Mourir

Dans une des dernières conversations que j'ai eues avec lui, j'ai demandé à Ijjilik ce qu'il avait à me dire de la mort.

Nous étions sur une de ces petites montagnes du Nord que les glaciers ont écrasé jusqu'à leurs donner la forme douce d'un sein, et qui maintenant se gonflent comme si la Terre se préparait à une nouvelle naissance. La vallée voit le passage au printemps et à l'automne de l'immense troupeau de caribous. Mais au cœur de l'hiver, on ne voit que du blanc avec parfois un fantôme de neige que soulève le vent. Une chouette des neiges glisse sans bruit à faible hauteur, à la recherche du lemming courant sous la croute pour en faire son diner. Le soleil est trop bas pour vraiment éclairer, les ombres sont floues. Je me demande comment la vie peut continuer sans geler sous tout ce froid.

Je dis : « Maître Ijjilik, ce paysage me fait penser à la mort. Comment ne pas désirer la paix du froid, devant ce vide. La chouette elle peut s'élever au-dessus, mais nous qui marchons, nous n'avons que l'espoir du printemps. » Il me répond: « que sais-tu du printemps qui s'en vient peut-être ou peut-être pas ? Si tu ne trouves pas de sens dans ce que tu fais maintenant, pourquoi croire qu'il y en aura davantage s'il y a un printemps ? Vivre n'est pas un choix c'est une responsabilité envers ceux que tu aimes et qui te supportent. Si tu penses que personne ne t'aime, c'est ton regard qu'il faut changer, il est tellement tourné vers toi, que tu ne vois pas ceux qui t'entourent»
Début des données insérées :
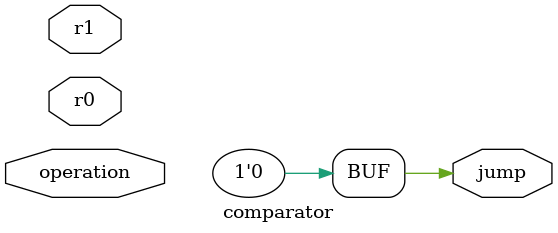
<source format=v>
module comparator(r0, r1, operation, jump);
	input[15:0] r0, r1;
	input[1:0] operation;
	output reg jump;

	always@(*)
	begin
		if(operation=="00")
		begin
			if(r0<r1)
				jump = 1;
			else
				jump = 0;

		end
		else if(operation =="01")
		begin
			if(r0>r1)
				jump = 1;
			else
				jump = 0;
		end
		else if(operation =="10")
		begin
			if(r0==r1)
				jump =1;
			else
				jump =0;

		end
		else
		begin
			jump = 0;
		end
	end
endmodule

</source>
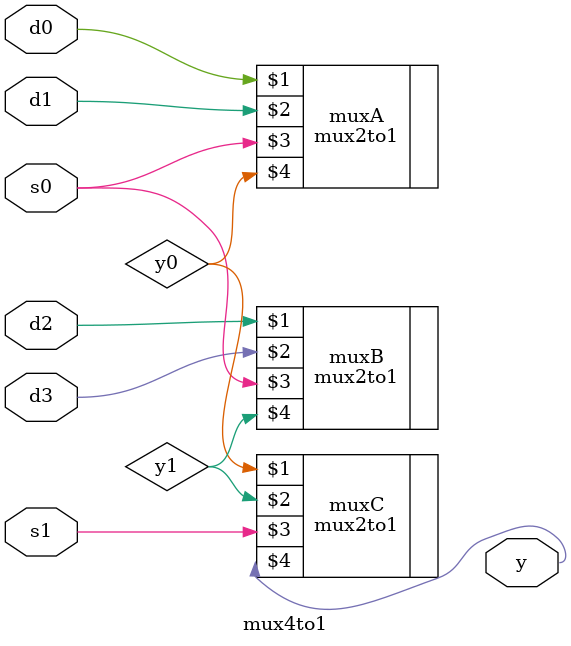
<source format=sv>
module mux4to1 (
	input  logic d0, d1, d2, d3,
	input  logic s0, s1,
	output logic y
	);
	
	logic y0, y1;
	
	mux2to1 muxA(d0, d1, s0, y0);
	mux2to1 muxB(d2, d3, s0, y1);

	mux2to1 muxC(y0, y1, s1, y);

endmodule

</source>
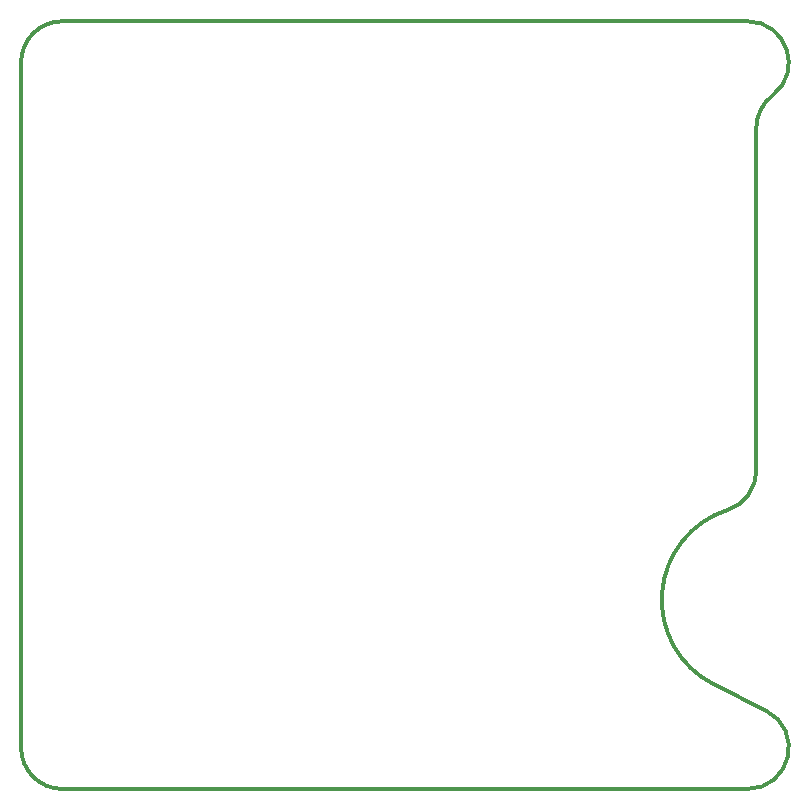
<source format=gbr>
G04 #@! TF.GenerationSoftware,KiCad,Pcbnew,(5.1.8)-1*
G04 #@! TF.CreationDate,2020-12-13T20:51:34-08:00*
G04 #@! TF.ProjectId,IRIS-power,49524953-2d70-46f7-9765-722e6b696361,rev?*
G04 #@! TF.SameCoordinates,Original*
G04 #@! TF.FileFunction,Profile,NP*
%FSLAX46Y46*%
G04 Gerber Fmt 4.6, Leading zero omitted, Abs format (unit mm)*
G04 Created by KiCad (PCBNEW (5.1.8)-1) date 2020-12-13 20:51:34*
%MOMM*%
%LPD*%
G01*
G04 APERTURE LIST*
G04 #@! TA.AperFunction,Profile*
%ADD10C,0.300000*%
G04 #@! TD*
G04 APERTURE END LIST*
D10*
X0Y29000000D02*
X0Y-29000000D01*
X61500000Y-32500000D02*
X3500000Y-32500000D01*
X62249999Y23437851D02*
X62250000Y-5545548D01*
X61500000Y32500000D02*
X3500000Y32500000D01*
X58649485Y-23643969D02*
X63075225Y-25874513D01*
X62250000Y-5545549D02*
G75*
G02*
X59815217Y-8879512I-3500000J1D01*
G01*
X58649484Y-23643969D02*
G75*
G02*
X59815217Y-8879512I3600515J7143969D01*
G01*
X63075225Y-25874514D02*
G75*
G02*
X61500000Y-32500000I-1575225J-3125486D01*
G01*
X3500000Y-32500000D02*
G75*
G02*
X0Y-29000000I0J3500000D01*
G01*
X0Y29000000D02*
G75*
G02*
X3500000Y32500000I3500000J0D01*
G01*
X62250000Y23437851D02*
G75*
G02*
X63625000Y26218925I3500000J0D01*
G01*
X61500000Y32500000D02*
G75*
G02*
X63625000Y26218925I0J-3500000D01*
G01*
M02*

</source>
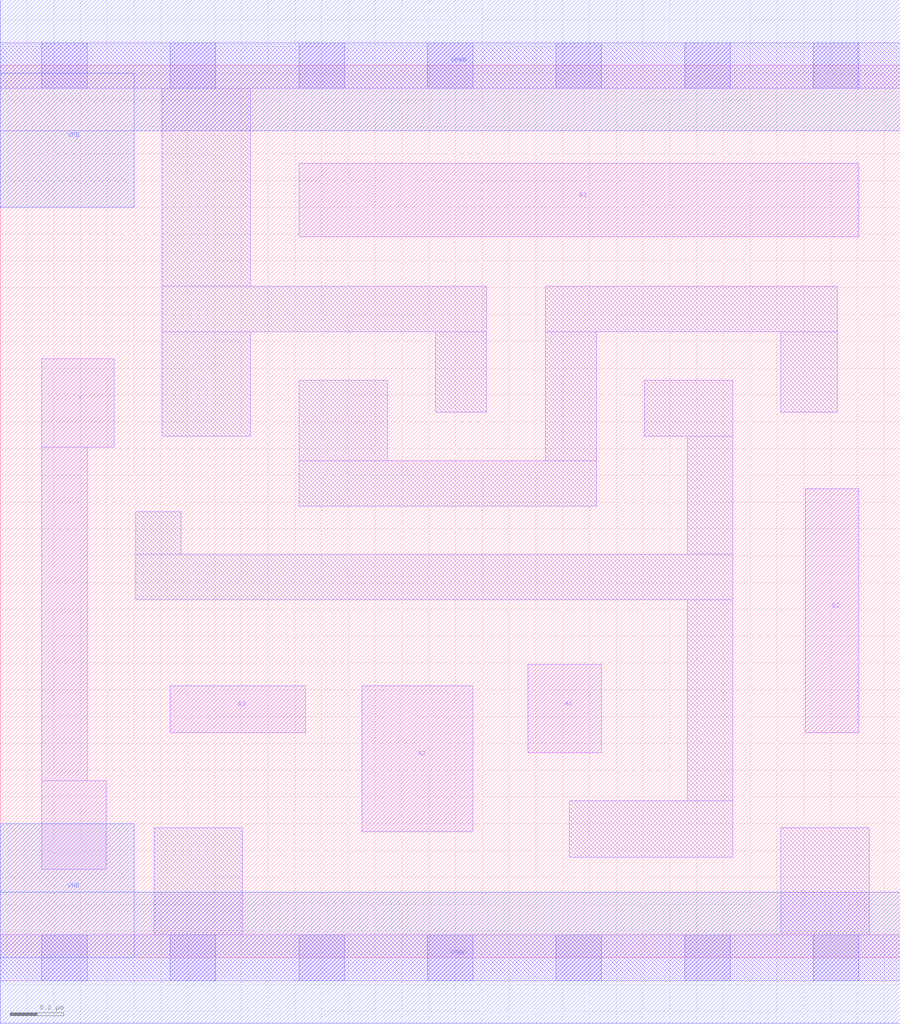
<source format=lef>
# Copyright 2020 The SkyWater PDK Authors
#
# Licensed under the Apache License, Version 2.0 (the "License");
# you may not use this file except in compliance with the License.
# You may obtain a copy of the License at
#
#     https://www.apache.org/licenses/LICENSE-2.0
#
# Unless required by applicable law or agreed to in writing, software
# distributed under the License is distributed on an "AS IS" BASIS,
# WITHOUT WARRANTIES OR CONDITIONS OF ANY KIND, either express or implied.
# See the License for the specific language governing permissions and
# limitations under the License.
#
# SPDX-License-Identifier: Apache-2.0

VERSION 5.5 ;
NAMESCASESENSITIVE ON ;
BUSBITCHARS "[]" ;
DIVIDERCHAR "/" ;
MACRO sky130_fd_sc_lp__a32o_m
  CLASS CORE ;
  SOURCE USER ;
  ORIGIN  0.000000  0.000000 ;
  SIZE  3.360000 BY  3.330000 ;
  SYMMETRY X Y R90 ;
  SITE unit ;
  PIN A1
    ANTENNAGATEAREA  0.126000 ;
    DIRECTION INPUT ;
    USE SIGNAL ;
    PORT
      LAYER li1 ;
        RECT 1.970000 0.765000 2.245000 1.095000 ;
    END
  END A1
  PIN A2
    ANTENNAGATEAREA  0.126000 ;
    DIRECTION INPUT ;
    USE SIGNAL ;
    PORT
      LAYER li1 ;
        RECT 1.350000 0.470000 1.765000 1.015000 ;
    END
  END A2
  PIN A3
    ANTENNAGATEAREA  0.126000 ;
    DIRECTION INPUT ;
    USE SIGNAL ;
    PORT
      LAYER li1 ;
        RECT 0.635000 0.840000 1.140000 1.015000 ;
    END
  END A3
  PIN B1
    ANTENNAGATEAREA  0.126000 ;
    DIRECTION INPUT ;
    USE SIGNAL ;
    PORT
      LAYER li1 ;
        RECT 1.115000 2.690000 3.205000 2.965000 ;
    END
  END B1
  PIN B2
    ANTENNAGATEAREA  0.126000 ;
    DIRECTION INPUT ;
    USE SIGNAL ;
    PORT
      LAYER li1 ;
        RECT 3.005000 0.840000 3.205000 1.750000 ;
    END
  END B2
  PIN X
    ANTENNADIFFAREA  0.231000 ;
    DIRECTION OUTPUT ;
    USE SIGNAL ;
    PORT
      LAYER li1 ;
        RECT 0.155000 0.330000 0.395000 0.660000 ;
        RECT 0.155000 0.660000 0.325000 1.905000 ;
        RECT 0.155000 1.905000 0.425000 2.235000 ;
    END
  END X
  PIN VGND
    DIRECTION INOUT ;
    USE GROUND ;
    PORT
      LAYER met1 ;
        RECT 0.000000 -0.245000 3.360000 0.245000 ;
    END
  END VGND
  PIN VNB
    DIRECTION INOUT ;
    USE GROUND ;
    PORT
    END
  END VNB
  PIN VPB
    DIRECTION INOUT ;
    USE POWER ;
    PORT
    END
  END VPB
  PIN VNB
    DIRECTION INOUT ;
    USE GROUND ;
    PORT
      LAYER met1 ;
        RECT 0.000000 0.000000 0.500000 0.500000 ;
    END
  END VNB
  PIN VPB
    DIRECTION INOUT ;
    USE POWER ;
    PORT
      LAYER met1 ;
        RECT 0.000000 2.800000 0.500000 3.300000 ;
    END
  END VPB
  PIN VPWR
    DIRECTION INOUT ;
    USE POWER ;
    PORT
      LAYER met1 ;
        RECT 0.000000 3.085000 3.360000 3.575000 ;
    END
  END VPWR
  OBS
    LAYER li1 ;
      RECT 0.000000 -0.085000 3.360000 0.085000 ;
      RECT 0.000000  3.245000 3.360000 3.415000 ;
      RECT 0.505000  1.335000 2.735000 1.505000 ;
      RECT 0.505000  1.505000 0.675000 1.665000 ;
      RECT 0.575000  0.085000 0.905000 0.485000 ;
      RECT 0.605000  1.945000 0.935000 2.335000 ;
      RECT 0.605000  2.335000 1.815000 2.505000 ;
      RECT 0.605000  2.505000 0.935000 3.245000 ;
      RECT 1.115000  1.685000 2.225000 1.855000 ;
      RECT 1.115000  1.855000 1.445000 2.155000 ;
      RECT 1.625000  2.035000 1.815000 2.335000 ;
      RECT 2.035000  1.855000 2.225000 2.335000 ;
      RECT 2.035000  2.335000 3.125000 2.505000 ;
      RECT 2.125000  0.375000 2.735000 0.585000 ;
      RECT 2.405000  1.945000 2.735000 2.155000 ;
      RECT 2.565000  0.585000 2.735000 1.335000 ;
      RECT 2.565000  1.505000 2.735000 1.945000 ;
      RECT 2.915000  0.085000 3.245000 0.485000 ;
      RECT 2.915000  2.035000 3.125000 2.335000 ;
    LAYER mcon ;
      RECT 0.155000 -0.085000 0.325000 0.085000 ;
      RECT 0.155000  3.245000 0.325000 3.415000 ;
      RECT 0.635000 -0.085000 0.805000 0.085000 ;
      RECT 0.635000  3.245000 0.805000 3.415000 ;
      RECT 1.115000 -0.085000 1.285000 0.085000 ;
      RECT 1.115000  3.245000 1.285000 3.415000 ;
      RECT 1.595000 -0.085000 1.765000 0.085000 ;
      RECT 1.595000  3.245000 1.765000 3.415000 ;
      RECT 2.075000 -0.085000 2.245000 0.085000 ;
      RECT 2.075000  3.245000 2.245000 3.415000 ;
      RECT 2.555000 -0.085000 2.725000 0.085000 ;
      RECT 2.555000  3.245000 2.725000 3.415000 ;
      RECT 3.035000 -0.085000 3.205000 0.085000 ;
      RECT 3.035000  3.245000 3.205000 3.415000 ;
  END
END sky130_fd_sc_lp__a32o_m
END LIBRARY

</source>
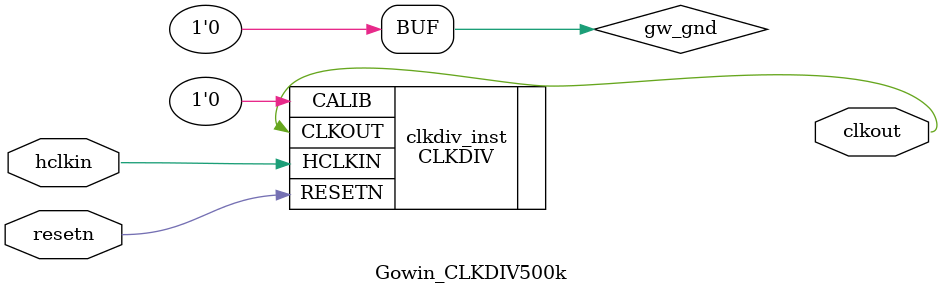
<source format=v>

module Gowin_CLKDIV500k (clkout, hclkin, resetn);

output clkout;
input hclkin;
input resetn;

wire gw_gnd;

assign gw_gnd = 1'b0;

CLKDIV clkdiv_inst (
    .CLKOUT(clkout),
    .HCLKIN(hclkin),
    .RESETN(resetn),
    .CALIB(gw_gnd)
);

defparam clkdiv_inst.DIV_MODE = "5";
defparam clkdiv_inst.GSREN = "false";

endmodule //Gowin_CLKDIV500k

</source>
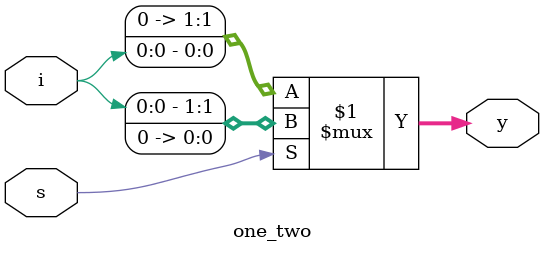
<source format=v>
module one_two(
		input i,
		input s,
	 	output [1:0]y
		//output reg [1:0]y
		);
wire s_not;

/*
// Gate Level Modelling
not(s_not, s);
and(y[0], s_not, i);
and(y[1], s,	 i);
*/

/*
// Data Flow Modelling
assign y[0] = (i & ~s);
assign y[1] = (i &  s);	
*/

// Conditional Operator
assign y = s?	( {i, 1'b0} )	: ( {1'b0,i} );	

/*
// Behavioral Modelling
always @(s)	
	begin
		case(s)
			1'b0 : y = {~i, i}; // as, y[1] = MSB and y[0] = LSB
			1'b1 : y = {i, ~i};
		endcase
	end
*/

endmodule

</source>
C'est vrai, je suis aimé. Et puis j'ai ma responsabilité de prédateur dans l'équilibre de la vie. Je n'ai aucune importance, mais si je disparais toute la vie sera un peu plus vulnérable. J'allais continuer, mais pour une rare fois, Ijjilik parle avant moi : « La mort est tellement certaine qu'il est ridicule de se poser des questions sur ce qu'elle est pour soi, et sur ce qu'il y a après. Ce n'est qu'une façon de nous faire perdre conscience de la beauté du présent. Oui j'aimerais le doux repos du froid. Je n'ai presque plus de dents et mes pattes me portent à peine, je ne peux plus courir. Mais les miens me demandent de continuer à planifier la chasse, alors je dois accepter cet honneur. Alors, je suis là, et j'attends la prochaine chasse, où qu'on me laisse m'endormir, à faire ma part pour la suite de la vie ».

La mort n'a aucune importance, seul compte le geste que je fais maintenant. Il me faudra encore beaucoup de temps pour accepter la sagesse du maître.